Страница:
Какое-то время вы видите подлинный Лондон: с севера вокзал Черринг-Кросс — сердце мира — и набережная, где отели нового стиля затмевают георгианскую и викторианскую архитектуру, а с юга — грязь, огромные склады и фабрики, трубы, башни и реклама. На северном небе все причудливее очертания зданий, и они радуют тебя, и опять благодаришь бога за то, что на свете жил Рен. Соммерсет-Хауз живописен, как гражданская война, и тут снова вспоминаешь подлинную Англию, и в изрезанном небе чувствуется добротность каменного кружева эпохи Реставрации.
А потом — дом Астора — цитадель финансов и юридические корпорации…
(Здесь я вспомнил, как брел однажды по набережной на запад, взвешивая доводы за и против службы с жалованьем триста фунтов в год, которую предложил мне дядюшка…)
Я плыл через эту центральную, коренную часть Лондона, и мой миноносец зарывался носом в пену, ни на что не обращая внимания, словно черная гончая, бегущая в камышах бог весть по какому следу, — этого не знаю даже я, который его создал.
И вот уже появляются первые чайки, напоминая о море. Минуешь Блэкфрайерс — не найти в мире красивее этих двух мостов и берегов реки между ними, — стоишь и видишь: над беспорядочной грудой складов и над сутолокой снующих торговцев, отрешенный, высоко в небе парит собор св.Павла. «Ну да, конечно, собор святого Павла», — говоришь себе. Это и есть воплощение всего утонченного, что создано старой английской культурой, — обособленный и от этого еще более величественный и строгий, чем собор св.Петра, более холодный и серый, но все же пышно украшенный; он не был ниспровергнут, от него не отреклись, только высокие склады и шумные улицы забыли о нем, все забыли о нем; пароходы, баржи беспечно скользят мимо, не замечая его; телефонные провода и столбы густой черной сеткой легли на его непостижимый облик; улучив минуту, когда движение не мешает, вы оборачиваетесь, чтобы снова взглянуть на него, но его уже нет — словно облако, он растаял в мутной синеве лондонского неба.

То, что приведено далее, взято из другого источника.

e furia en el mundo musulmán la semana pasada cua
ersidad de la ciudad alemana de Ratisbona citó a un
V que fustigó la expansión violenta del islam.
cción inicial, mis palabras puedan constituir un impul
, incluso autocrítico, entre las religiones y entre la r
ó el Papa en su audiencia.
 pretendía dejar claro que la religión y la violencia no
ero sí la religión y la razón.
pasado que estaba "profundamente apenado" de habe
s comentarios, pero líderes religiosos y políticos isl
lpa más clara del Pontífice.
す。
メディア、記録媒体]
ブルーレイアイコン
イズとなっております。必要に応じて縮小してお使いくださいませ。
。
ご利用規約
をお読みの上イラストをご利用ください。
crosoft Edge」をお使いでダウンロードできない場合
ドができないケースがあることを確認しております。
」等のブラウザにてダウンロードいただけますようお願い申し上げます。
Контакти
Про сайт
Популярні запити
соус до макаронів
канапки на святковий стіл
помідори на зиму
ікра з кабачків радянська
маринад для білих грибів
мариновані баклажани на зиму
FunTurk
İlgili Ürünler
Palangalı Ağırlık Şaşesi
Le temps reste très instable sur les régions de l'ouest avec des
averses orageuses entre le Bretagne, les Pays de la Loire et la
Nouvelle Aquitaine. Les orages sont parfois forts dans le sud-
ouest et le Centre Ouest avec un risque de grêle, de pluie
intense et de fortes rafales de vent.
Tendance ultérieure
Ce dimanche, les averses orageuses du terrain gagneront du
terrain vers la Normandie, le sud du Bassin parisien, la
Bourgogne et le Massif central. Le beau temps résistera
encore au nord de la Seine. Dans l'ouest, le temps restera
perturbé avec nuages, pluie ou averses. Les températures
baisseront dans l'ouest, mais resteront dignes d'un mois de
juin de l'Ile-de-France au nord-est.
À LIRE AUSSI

Но вот уже скрылась вся традиционная, неоспоримая Англия. Начинается третья часть симфонии — мощный финал симфонии Лондона, который вытеснил и окончательно поглотил благонравную гармонию старины. На вас наступает Лондонский мост, и громады складов размахивают умопомрачительными подъемными кранами, с пронзительным криком носятся над головой чайки, в окружении лихтеров стоят большие корабли, и вы уже в порту, куда приходят суда со всех концов земного шара. В этой книге я много раз описывал Англию как страну феодальную, уродливую, ожиревшую и безнадежно вырождающуюся. Я снова коснусь этой струны в последний раз. Коснусь теперь, когда мне опять вспоминается озаренный солнцем, милый, скромный древний лондонский Тауэр, лежащий в просвете между складами, эта маленькая группа зданий, по-провинциальному очаровательных и благородных, над которыми нависло самое вульгарное, самое типичное порождение современной Англии, эта пародия на готику — башни стального Тауэрского моста. Этот Тауэрский мост — противовес и утверждение бездарных шпилей и башни Вестминстера… И этот псевдоготический мост — ворота в море, колыбель всех перемен!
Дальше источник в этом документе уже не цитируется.